### DATA ENTRIES
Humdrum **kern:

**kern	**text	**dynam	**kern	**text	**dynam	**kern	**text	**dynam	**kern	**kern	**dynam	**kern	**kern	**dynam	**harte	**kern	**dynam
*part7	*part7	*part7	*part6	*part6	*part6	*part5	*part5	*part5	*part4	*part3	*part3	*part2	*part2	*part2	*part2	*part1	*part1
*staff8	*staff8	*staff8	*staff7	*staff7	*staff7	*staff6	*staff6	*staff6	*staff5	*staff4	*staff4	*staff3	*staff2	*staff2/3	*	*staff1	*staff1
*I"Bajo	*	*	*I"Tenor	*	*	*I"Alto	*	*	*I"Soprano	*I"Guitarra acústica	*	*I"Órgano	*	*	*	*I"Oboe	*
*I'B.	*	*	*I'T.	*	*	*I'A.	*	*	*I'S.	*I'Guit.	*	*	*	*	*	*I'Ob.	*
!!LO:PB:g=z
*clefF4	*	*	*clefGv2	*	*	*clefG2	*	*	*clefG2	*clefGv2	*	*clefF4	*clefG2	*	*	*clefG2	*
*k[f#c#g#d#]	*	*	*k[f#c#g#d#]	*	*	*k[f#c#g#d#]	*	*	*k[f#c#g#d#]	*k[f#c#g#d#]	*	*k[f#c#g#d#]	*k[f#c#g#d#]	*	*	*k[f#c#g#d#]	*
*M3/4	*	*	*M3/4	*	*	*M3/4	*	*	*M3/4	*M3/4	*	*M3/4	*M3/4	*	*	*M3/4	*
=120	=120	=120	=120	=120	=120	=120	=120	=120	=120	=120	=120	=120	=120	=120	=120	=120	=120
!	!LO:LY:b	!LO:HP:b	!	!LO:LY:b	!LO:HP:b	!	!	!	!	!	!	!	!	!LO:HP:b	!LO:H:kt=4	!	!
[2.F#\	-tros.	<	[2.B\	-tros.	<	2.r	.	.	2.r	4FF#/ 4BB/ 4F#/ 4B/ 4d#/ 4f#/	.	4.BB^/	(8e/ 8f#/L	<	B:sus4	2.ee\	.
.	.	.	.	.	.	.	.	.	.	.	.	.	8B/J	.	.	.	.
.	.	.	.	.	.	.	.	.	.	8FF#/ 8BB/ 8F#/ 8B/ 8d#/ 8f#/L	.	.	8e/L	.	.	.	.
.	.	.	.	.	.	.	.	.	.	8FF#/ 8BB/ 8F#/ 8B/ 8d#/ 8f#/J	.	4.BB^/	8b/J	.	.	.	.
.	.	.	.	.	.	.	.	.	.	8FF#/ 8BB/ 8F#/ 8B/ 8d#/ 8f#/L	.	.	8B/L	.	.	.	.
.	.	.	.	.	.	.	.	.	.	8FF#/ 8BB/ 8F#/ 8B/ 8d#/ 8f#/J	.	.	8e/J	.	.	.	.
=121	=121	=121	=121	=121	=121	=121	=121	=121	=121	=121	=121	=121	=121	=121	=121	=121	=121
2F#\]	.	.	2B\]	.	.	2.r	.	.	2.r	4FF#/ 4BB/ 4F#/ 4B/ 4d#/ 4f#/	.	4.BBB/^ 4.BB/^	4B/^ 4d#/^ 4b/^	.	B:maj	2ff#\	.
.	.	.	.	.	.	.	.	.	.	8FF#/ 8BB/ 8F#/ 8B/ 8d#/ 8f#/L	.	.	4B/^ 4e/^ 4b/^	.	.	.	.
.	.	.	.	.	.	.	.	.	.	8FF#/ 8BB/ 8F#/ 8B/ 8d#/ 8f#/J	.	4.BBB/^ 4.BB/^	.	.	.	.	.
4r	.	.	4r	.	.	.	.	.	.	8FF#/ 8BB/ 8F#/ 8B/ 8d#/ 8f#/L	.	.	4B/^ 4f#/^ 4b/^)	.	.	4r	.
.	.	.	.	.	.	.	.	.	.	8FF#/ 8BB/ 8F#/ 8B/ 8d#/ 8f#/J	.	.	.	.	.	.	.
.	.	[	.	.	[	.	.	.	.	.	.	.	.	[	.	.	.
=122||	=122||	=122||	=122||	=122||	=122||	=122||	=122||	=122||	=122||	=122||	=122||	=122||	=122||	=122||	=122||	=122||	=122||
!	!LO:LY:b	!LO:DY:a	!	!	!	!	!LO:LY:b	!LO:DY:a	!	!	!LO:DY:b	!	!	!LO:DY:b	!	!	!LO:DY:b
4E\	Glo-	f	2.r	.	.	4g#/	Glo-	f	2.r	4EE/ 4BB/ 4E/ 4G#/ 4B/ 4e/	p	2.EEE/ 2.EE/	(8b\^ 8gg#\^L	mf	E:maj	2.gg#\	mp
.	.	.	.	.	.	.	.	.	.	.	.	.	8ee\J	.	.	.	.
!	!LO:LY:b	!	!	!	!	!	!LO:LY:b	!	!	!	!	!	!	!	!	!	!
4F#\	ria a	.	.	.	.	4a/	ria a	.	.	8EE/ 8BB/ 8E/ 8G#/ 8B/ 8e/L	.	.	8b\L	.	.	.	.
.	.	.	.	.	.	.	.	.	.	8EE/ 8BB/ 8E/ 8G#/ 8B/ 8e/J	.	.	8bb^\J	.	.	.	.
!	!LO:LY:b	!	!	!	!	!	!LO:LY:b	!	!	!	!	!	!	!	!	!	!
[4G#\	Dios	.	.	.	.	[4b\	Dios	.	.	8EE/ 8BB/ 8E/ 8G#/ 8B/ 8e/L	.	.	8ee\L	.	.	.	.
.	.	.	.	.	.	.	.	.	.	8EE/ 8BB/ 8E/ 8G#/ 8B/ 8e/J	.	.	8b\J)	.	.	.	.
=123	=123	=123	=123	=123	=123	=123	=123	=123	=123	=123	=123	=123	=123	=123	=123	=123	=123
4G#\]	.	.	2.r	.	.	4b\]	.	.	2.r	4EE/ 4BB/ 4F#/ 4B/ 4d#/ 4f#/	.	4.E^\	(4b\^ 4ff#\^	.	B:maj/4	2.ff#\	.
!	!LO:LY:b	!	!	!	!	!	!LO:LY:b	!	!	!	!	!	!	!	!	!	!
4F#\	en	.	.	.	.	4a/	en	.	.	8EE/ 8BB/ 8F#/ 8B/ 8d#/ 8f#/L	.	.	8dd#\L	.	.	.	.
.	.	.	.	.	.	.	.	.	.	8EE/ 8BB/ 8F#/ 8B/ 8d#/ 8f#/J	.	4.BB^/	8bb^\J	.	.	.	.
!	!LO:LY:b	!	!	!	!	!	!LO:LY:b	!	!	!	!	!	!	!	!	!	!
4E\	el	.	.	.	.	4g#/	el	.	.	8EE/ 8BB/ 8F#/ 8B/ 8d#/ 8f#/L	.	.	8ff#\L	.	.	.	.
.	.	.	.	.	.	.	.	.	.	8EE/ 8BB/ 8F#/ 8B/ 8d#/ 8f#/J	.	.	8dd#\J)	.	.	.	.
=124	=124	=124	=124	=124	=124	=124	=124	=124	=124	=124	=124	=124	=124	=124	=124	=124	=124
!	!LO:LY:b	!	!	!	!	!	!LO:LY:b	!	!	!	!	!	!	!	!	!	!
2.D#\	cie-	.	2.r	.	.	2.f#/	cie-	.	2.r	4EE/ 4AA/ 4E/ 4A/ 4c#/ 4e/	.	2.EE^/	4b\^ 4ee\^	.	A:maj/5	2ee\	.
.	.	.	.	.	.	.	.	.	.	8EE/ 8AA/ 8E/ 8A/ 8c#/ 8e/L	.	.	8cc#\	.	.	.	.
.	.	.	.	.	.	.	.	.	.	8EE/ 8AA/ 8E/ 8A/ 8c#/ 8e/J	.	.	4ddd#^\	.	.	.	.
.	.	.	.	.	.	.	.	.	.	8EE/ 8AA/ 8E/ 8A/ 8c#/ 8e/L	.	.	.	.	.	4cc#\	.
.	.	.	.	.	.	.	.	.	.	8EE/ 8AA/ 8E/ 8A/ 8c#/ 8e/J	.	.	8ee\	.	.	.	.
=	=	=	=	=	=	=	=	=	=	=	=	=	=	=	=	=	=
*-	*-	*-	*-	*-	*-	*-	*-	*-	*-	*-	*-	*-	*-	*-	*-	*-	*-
######
List each line in the records above that contains the string "kern", and copy every such line in full.

EXERCISE SOLUTION:
Humdrum **kern:
**kern	**text	**dynam	**kern	**text	**dynam	**kern	**text	**dynam	**kern	**kern	**dynam	**kern	**kern	**dynam	**harte	**kern	**dynam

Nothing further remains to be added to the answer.